Passage:
Description of problem: On a negotiator reconfig, the usage values for accounting groups is improperly set to zero. How reproducible: 100% Steps to Reproduce: 1. Start with simple HFS config: NUM_CPUS = 2 GROUP_NAMES = a, b GROUP_QUOTA_DYNAMIC_a = 0.5 GROUP_QUOTA_DYNAMIC_b = 0.5 2. Submit a job against an accounting group "a": % echo -e "universe=vanilla\ncmd=/bin/sleep\nargs=1d\n+AccountingGroup=\"a.user1\"\nqueue 1\n" | condor_submit 3. observe user-priorities: % condor_userprio -all Last Priority Update: 1/28 12:09 Effective Real Priority Res Total Usage Usage Last User Name Priority Priority Factor Used (wghted-hrs) Start Time Usage Time ------------------------------ --------- -------- ------------ ---- ----------- ---------------- ---------------- a 0.50 0.50 1.00 1 0.03 1/28/2011 12:08 1/28/2011 12:09 a.user1@localdomain 0.50 0.50 1.00 1 0.03 1/28/2011 12:08 1/28/2011 12:09 ------------------------------ --------- -------- ------------ ---- ----------- ---------------- ---------------- Number of users: 2 2 0.07 1/28/2011 12:08 1/27/2011 12:09 4. Reconfig: % condor_reconfig -sub negotiator 5. Observe that usage for acct group "a" got improperly reset to zero: [eje@rorschach gt986]$ condor_userprio -all Last Priority Update: 1/28 12:10 Effective Real Priority Res Total Usage Usage Last User Name Priority Priority Factor Used (wghted-hrs) Start Time Usage Time ------------------------------ --------- -------- ------------ ---- ----------- ---------------- ---------------- a 0.50 0.50 1.00 0 0.04 1/28/2011 12:08 1/28/2011 12:10 a.user1@localdomain 0.50 0.50 1.00 1 0.05 1/28/2011 12:08 1/28/2011 12:10 ------------------------------ --------- -------- ------------ ---- ----------- ---------------- ---------------- Number of users: 2 1 0.09 1/28/2011 12:08 1/27/2011 12:10 Actual results: (see above) Expected results: usage for group "a" should be (1), as it was prior to reconfig. Tangentially, it also appears that total usage sum in userprio output is improperly counting accounting groups twice, so it is reading too high: should fix that while we're at it.

Information:
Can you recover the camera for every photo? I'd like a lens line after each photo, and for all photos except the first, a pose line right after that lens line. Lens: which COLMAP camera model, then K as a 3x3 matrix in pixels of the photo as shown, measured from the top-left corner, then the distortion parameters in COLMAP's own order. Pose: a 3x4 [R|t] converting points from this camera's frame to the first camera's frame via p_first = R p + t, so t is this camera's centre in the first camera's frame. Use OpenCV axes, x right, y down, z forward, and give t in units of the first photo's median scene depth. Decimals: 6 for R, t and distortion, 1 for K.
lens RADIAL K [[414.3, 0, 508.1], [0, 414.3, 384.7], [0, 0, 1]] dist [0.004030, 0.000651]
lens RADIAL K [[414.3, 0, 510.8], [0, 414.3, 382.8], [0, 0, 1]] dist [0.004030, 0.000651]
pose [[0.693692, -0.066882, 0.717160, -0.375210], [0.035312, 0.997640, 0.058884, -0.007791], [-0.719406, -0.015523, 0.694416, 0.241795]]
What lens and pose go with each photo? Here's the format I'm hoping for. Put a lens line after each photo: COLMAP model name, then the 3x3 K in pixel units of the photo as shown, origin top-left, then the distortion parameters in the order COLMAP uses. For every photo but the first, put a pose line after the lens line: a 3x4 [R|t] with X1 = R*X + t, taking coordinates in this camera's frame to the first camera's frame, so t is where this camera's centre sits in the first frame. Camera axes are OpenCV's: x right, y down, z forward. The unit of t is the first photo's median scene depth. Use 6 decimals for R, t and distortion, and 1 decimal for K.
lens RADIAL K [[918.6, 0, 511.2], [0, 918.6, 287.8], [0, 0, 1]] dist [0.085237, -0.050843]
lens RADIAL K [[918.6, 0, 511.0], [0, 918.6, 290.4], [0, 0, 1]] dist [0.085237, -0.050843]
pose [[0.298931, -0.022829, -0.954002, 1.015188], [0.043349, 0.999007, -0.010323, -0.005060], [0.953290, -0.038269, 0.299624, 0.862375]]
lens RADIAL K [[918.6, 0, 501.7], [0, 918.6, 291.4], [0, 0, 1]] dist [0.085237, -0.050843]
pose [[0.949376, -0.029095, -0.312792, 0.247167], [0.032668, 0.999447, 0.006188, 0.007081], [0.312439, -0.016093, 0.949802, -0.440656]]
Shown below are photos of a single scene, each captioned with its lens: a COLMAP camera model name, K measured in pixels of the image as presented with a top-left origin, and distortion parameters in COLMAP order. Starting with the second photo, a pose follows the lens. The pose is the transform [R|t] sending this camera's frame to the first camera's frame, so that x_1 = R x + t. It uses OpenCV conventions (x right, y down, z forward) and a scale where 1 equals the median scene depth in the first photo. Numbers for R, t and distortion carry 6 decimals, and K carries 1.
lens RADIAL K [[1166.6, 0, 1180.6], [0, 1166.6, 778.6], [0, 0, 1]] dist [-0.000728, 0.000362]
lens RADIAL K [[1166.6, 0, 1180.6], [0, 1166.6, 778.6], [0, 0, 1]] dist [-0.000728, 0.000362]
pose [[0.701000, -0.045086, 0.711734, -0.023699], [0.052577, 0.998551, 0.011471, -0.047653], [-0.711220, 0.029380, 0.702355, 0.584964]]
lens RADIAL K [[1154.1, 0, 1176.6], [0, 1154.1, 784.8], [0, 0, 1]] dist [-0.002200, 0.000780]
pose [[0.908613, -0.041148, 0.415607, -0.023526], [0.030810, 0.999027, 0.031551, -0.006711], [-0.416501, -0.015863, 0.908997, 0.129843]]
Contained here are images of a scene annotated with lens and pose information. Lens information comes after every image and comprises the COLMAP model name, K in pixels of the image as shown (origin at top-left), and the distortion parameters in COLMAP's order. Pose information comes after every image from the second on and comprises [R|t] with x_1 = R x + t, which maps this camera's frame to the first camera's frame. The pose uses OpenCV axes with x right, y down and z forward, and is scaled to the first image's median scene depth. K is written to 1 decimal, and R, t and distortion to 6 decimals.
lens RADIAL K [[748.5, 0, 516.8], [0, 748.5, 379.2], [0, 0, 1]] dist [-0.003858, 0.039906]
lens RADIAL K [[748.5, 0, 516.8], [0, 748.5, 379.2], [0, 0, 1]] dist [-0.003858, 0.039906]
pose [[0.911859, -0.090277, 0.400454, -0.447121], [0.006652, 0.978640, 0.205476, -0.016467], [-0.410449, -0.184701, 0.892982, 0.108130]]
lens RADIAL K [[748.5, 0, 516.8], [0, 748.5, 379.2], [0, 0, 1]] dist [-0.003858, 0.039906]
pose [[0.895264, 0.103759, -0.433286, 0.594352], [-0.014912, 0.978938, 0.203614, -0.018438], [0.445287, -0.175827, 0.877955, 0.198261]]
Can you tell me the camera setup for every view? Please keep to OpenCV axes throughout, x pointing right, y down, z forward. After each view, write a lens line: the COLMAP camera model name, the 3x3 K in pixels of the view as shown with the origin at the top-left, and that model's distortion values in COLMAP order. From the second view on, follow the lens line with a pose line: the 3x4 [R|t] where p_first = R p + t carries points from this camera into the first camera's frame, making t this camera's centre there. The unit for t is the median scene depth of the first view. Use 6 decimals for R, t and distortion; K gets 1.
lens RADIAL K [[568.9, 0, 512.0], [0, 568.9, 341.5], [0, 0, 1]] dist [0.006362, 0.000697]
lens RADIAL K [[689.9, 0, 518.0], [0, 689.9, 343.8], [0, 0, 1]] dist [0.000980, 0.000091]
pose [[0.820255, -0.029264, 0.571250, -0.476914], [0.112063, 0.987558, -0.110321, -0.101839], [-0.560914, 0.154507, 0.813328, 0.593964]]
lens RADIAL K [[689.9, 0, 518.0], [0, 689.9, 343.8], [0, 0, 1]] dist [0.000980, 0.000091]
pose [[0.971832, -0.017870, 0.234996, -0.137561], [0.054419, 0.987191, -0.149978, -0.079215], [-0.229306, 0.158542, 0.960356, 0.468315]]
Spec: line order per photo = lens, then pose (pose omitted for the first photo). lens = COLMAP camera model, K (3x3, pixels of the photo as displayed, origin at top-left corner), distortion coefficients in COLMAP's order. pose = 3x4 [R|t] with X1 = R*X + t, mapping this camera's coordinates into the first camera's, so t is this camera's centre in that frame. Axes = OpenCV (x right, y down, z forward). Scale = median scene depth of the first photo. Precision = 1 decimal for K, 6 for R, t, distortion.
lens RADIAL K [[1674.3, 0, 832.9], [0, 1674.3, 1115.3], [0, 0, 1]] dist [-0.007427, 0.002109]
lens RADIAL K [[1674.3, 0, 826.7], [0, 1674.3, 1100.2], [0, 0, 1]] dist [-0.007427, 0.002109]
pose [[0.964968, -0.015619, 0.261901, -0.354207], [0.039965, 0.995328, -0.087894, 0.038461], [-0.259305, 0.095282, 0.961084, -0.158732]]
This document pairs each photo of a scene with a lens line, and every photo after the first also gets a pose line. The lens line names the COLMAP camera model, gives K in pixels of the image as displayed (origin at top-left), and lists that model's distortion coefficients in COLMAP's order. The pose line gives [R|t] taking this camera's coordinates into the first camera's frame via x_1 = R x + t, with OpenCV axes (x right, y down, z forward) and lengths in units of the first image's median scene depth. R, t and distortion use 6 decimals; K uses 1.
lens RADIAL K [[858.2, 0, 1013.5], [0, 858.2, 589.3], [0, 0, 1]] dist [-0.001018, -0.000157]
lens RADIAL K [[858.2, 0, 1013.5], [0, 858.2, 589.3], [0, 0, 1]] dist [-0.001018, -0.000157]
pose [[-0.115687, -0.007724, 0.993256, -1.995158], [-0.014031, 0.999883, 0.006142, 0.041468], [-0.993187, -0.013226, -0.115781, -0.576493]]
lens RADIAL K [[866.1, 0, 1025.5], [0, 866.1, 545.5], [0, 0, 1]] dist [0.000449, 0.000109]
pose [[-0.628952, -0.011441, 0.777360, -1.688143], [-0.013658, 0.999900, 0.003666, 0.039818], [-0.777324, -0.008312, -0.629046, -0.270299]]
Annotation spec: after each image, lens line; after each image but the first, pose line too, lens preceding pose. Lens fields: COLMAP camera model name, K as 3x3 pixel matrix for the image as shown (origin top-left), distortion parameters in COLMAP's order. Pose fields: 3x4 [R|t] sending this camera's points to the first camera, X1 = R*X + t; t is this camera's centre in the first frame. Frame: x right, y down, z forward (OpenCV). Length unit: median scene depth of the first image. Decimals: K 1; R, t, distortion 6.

Your instructions: Can you extend the bug report above, about negotiator reconfig resetting accounting-group usage to zero, picking up right after its last sentence?

Response area:
Created attachment 479614 [details] fixup group usage on reconfig I commented out the dprintf's in here and left them in case you might want to debug a bit. You won't want to put any dprintf in there permanently as looks like the function is called against every resource classad for each group. So far this seems to work, but I need to test the deep case such as: a a.b a.b.c a.b.c.user1
Created attachment 479988 [details] rework of patch Here is same functionality, but much more simplified.
If I submit jobs (say 10 jobs and I get the slots) as a.b.c.user1, accounting group usage information will be a (not in userprio because it's not in the accountant log) a.b (not in userprio because it's not in the accountant log) a.b.c = 10 a.b.c.user1 = 10 The accountant code doesn't track the fact that usage for a and a.b is also 10. HFS code doesn't use these values from the accountant. It does use the usage value of any group if it has submitters attached to it. In the example, the code relies on a.b.c usage numbers. The bug here is that the reconfig triggered the accountant to throw away the usage in the accountant log because of not being able to pattern match a groupname against the resource's name string. This is new in 1.3.2 because groupnames are appended to the username list in initialize. ReportState is then called with a groupname as a customer name. Condor_userprio needs to be fixed up. It would be useful if the accountant tracked usage in the hierarchy. I think we sort of half way there. The totals line should be fixed too.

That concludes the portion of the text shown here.